例えば、遺言執行者の通知義務違反に関する判例や、まさかの刑則があるのかも気になりますよね。この記事では、遺言執行者が遺言書を相続人に通知するタイミングから、そのまま使える就任通知のひな形や通知の文例、財産目録の添付、配達証明の必要性まで、あなたの疑問をスッキリ解決します!

この記事のポイント

  • 遺言執行者の通知が法的な義務であること
  • 具体的な通知の方法とタイミング、そのまま使える文例
  • 通知義務を怠った場合の法的なリスクやペナルティ
  • 相続人との無用なトラブルを避けるための実践的な注意点

専門家やえさん

こんにちは、終活・相続の専門家やえです。遺言執行者という大役、本当にお疲れ様です。故人の最後の想いを実現するための、とても大切な役割ですよね。

でも、相続人の方への通知は、トラブルを避けるための最初の重要なステップなんです。手続きを一つ一つ丁寧に進めることが、結果的に円満な相続につながりますから、焦らず一緒に確認していきましょうね。

遺言執行者相続人への通知の基本と方法

遺言執行者相続人への通知の基本と方法

遺言執行者 通知義務 いつから始まった?

「相続人への通知が義務って、昔からそうだったかしら?」と首を傾げる方もいらっしゃるかもしれませんね。その感覚は正しく、この通知義務が法律でハッキリと定められたのは、実は比較的最近のことなのです。

具体的には、2019年7月1日に施行された改正民法によって、遺言執行者の通知義務が条文として明確に規定されました。この法改正の背景には、それまでの法律では通知が義務付けられていなかったために生じていた、さまざまな問題がありました。

改正前の法律では、遺言執行者は相続人に遺言の内容を通知する義務がなかったため、一部の相続人が遺言の存在すら知らないまま、遺言執行者が不動産の名義変更や預金の解約などの手続きを進めてしまうことが可能でした。

その結果、後から遺言の存在を知った相続人が「なぜ教えてくれなかったのか」と反発し、深刻なトラブルに発展するケースが後を絶たなかったのです。

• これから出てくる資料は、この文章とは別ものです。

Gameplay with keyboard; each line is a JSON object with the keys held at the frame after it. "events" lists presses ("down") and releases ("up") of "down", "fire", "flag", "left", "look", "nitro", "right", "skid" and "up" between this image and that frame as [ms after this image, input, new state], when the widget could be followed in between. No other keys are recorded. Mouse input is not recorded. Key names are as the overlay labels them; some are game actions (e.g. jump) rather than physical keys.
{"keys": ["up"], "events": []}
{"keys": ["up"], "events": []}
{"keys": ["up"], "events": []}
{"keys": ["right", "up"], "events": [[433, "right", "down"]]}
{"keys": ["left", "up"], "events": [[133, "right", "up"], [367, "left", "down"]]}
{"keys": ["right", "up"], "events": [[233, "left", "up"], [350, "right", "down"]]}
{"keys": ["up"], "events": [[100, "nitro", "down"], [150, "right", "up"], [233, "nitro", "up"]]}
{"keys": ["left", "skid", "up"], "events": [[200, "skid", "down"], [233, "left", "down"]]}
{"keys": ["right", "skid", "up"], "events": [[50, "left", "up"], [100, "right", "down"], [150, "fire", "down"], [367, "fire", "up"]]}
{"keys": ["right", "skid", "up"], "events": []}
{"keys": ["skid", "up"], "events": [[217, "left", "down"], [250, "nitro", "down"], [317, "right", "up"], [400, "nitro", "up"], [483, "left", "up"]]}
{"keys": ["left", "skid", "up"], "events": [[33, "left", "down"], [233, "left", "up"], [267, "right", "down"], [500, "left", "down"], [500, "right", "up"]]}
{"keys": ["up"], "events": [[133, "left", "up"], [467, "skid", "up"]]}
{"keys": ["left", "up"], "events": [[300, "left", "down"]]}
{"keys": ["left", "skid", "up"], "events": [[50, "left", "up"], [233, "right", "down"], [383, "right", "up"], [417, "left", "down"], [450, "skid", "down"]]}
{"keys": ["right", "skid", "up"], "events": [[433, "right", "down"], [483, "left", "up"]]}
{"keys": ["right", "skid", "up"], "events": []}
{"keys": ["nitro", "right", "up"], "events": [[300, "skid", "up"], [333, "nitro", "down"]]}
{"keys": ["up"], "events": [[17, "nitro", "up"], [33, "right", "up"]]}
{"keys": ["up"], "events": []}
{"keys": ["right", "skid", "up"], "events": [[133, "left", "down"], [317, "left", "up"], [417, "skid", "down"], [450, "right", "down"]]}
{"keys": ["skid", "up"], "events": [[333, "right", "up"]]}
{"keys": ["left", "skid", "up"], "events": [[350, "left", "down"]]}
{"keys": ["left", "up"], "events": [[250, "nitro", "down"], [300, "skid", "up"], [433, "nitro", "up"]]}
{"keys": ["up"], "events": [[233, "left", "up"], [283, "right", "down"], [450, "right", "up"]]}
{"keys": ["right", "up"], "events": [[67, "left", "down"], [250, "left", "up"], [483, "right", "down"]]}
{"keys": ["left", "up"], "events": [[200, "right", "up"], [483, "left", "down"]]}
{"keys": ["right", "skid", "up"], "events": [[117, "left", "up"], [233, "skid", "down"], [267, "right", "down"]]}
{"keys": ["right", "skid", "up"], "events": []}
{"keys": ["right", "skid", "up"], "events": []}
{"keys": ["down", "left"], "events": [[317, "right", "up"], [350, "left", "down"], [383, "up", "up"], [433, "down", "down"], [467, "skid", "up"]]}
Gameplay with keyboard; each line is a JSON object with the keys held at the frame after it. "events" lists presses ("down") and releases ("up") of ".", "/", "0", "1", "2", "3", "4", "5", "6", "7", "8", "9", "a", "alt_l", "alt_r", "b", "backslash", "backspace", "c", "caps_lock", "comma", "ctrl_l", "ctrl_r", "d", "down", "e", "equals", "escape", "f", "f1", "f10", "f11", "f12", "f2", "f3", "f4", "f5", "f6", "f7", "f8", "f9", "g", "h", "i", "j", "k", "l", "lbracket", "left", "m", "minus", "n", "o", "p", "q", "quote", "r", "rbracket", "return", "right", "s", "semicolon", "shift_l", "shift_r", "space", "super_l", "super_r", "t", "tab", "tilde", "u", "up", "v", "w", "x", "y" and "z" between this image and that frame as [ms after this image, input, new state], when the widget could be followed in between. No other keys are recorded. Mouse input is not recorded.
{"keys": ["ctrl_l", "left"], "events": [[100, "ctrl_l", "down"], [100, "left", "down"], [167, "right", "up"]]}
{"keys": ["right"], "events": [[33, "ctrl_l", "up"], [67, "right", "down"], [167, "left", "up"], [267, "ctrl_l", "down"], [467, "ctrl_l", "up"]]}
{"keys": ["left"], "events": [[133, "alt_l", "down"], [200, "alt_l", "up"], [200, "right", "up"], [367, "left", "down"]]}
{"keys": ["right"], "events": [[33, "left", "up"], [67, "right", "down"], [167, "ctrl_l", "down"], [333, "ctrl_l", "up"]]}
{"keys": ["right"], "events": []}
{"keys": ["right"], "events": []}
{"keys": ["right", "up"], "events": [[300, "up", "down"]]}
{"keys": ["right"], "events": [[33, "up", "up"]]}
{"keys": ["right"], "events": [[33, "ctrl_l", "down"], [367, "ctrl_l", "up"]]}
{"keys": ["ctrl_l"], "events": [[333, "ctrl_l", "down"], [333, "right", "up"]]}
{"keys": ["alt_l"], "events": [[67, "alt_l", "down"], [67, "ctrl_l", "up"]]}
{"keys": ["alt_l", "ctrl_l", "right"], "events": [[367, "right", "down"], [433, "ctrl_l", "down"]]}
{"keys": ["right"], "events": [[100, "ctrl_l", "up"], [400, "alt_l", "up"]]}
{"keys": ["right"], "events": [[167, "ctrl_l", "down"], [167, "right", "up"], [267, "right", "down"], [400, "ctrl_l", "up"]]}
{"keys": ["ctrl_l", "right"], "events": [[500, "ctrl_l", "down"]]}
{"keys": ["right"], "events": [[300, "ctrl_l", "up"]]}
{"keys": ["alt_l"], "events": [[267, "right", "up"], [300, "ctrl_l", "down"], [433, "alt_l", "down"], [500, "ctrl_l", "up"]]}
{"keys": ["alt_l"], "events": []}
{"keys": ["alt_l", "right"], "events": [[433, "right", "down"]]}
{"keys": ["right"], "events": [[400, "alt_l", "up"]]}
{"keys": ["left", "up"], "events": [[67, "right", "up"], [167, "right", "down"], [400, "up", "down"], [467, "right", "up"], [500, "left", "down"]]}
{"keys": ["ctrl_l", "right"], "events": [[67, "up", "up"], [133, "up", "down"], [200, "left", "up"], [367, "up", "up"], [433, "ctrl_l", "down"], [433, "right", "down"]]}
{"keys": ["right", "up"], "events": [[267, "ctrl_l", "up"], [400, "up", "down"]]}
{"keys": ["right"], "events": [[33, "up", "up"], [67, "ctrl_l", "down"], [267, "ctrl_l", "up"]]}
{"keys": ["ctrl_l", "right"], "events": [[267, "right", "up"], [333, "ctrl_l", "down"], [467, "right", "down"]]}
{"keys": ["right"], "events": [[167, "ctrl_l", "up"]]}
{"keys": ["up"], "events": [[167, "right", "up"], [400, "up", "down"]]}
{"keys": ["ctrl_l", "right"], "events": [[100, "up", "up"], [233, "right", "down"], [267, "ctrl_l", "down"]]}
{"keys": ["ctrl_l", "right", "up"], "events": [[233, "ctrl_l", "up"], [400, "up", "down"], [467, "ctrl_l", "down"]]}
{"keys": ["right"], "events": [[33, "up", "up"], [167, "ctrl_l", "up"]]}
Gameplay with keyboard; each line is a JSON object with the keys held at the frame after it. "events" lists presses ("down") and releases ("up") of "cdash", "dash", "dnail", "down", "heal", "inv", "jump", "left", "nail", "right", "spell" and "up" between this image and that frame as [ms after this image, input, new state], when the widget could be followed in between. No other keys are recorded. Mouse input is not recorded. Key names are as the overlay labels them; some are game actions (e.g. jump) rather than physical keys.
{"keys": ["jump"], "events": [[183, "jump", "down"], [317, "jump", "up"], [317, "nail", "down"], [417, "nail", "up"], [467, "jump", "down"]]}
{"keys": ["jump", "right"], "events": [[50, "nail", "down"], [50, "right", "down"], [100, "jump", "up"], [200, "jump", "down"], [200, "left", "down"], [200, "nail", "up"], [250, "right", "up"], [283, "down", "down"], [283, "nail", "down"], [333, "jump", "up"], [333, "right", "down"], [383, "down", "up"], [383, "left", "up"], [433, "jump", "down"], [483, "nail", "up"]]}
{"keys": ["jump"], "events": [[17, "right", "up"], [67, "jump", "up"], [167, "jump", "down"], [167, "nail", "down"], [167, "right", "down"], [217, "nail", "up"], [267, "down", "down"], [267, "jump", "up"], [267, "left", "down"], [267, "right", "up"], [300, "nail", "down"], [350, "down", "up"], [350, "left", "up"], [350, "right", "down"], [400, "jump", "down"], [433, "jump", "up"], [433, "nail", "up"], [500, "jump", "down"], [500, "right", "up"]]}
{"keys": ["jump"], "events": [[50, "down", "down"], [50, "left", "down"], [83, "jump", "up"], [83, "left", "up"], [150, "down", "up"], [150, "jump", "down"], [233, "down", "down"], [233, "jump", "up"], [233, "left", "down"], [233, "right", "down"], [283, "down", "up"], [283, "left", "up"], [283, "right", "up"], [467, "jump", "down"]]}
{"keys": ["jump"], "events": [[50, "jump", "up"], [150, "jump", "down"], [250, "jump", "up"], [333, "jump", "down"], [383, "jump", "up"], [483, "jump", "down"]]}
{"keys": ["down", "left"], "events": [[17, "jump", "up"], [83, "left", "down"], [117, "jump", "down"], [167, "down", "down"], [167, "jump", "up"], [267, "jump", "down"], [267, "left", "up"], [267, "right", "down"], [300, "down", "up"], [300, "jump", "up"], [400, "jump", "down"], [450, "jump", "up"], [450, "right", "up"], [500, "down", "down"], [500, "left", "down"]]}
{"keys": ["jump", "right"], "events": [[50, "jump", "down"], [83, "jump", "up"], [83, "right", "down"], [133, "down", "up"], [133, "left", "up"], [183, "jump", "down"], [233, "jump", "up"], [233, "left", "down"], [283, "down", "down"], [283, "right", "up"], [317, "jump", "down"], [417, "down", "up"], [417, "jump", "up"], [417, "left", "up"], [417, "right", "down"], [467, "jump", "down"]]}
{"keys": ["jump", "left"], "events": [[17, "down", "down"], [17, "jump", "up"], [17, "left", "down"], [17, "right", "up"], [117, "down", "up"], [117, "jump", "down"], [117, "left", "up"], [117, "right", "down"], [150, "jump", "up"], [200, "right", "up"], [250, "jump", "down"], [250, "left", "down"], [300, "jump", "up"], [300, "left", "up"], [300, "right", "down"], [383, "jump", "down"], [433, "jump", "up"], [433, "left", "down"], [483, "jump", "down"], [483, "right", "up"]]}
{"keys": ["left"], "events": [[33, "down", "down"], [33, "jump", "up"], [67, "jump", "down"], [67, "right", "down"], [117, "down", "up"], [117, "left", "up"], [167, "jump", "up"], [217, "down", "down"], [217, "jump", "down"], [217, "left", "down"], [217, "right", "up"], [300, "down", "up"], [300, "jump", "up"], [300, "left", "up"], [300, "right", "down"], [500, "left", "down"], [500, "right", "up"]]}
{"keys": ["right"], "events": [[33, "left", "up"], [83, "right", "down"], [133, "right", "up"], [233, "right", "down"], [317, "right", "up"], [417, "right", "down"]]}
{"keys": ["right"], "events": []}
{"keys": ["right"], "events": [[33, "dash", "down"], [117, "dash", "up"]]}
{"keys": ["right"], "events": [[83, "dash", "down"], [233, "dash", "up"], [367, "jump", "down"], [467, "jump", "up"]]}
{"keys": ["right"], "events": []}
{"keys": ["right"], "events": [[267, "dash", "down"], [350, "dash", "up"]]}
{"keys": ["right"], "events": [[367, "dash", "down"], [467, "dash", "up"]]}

このような状況を改善し、相続人の権利を守り、相続手続きの透明性を高める目的で、法律が改正されました。そして、「遺言執行者は、その任務を開始したときは、遅滞なく、遺言の内容を相続人に通知しなければならない」という規定が新設されたのです。(民法第1007条2項)

この法改正の重要なポイントは、遺言執行者による相続人への通知が、単なる「相続を円滑に進めるためのマナー」や「専門家による推奨事項」といったレベルから、法律で定められた全ての遺言執行者が遵守すべき明確な「義務」へと変わった点です。

この点をまず初めにしっかりと理解しておきましょう。

遺言執行者が遺言書を相続人に通知するタイミングは?

遺言執行者が遺言書を相続人に通知するタイミングは?

法律で「いつまでに通知しなさい」という具体的な日付が定められているわけではありませんが、条文には「遅滞なく」と記されています。この「遅滞なく」という言葉は、法律の世界では「事情の許す限り、できるだけ速やかに」という意味で解釈されます。

「正当な理由や合理的な理由がない限り、すぐに実行してください」という、少し強い要請のニュアンスが含まれています。例えば、相続人が誰なのかを戸籍で調査するのに時間がかかっている、といった正当な理由があれば多少の遅れは許容されるかもしれませんが、基本的には遺言執行者に就任することを承諾し、任務を開始したら、ただちに通知の準備に取り掛かるべきです。

通知が不当に遅れることによるデメリットは、想像以上に大きいものがあります。

  • 相続人が遺産の状況を把握できず、不安や疑念を抱く原因になる。
  • 「何か隠しているのではないか」という憶測を呼び、相続人間の不信感を煽ってしまう。
  • 相続財産の現状把握が遅れ、その間に財産が散逸・費消されてしまうリスクが高まる。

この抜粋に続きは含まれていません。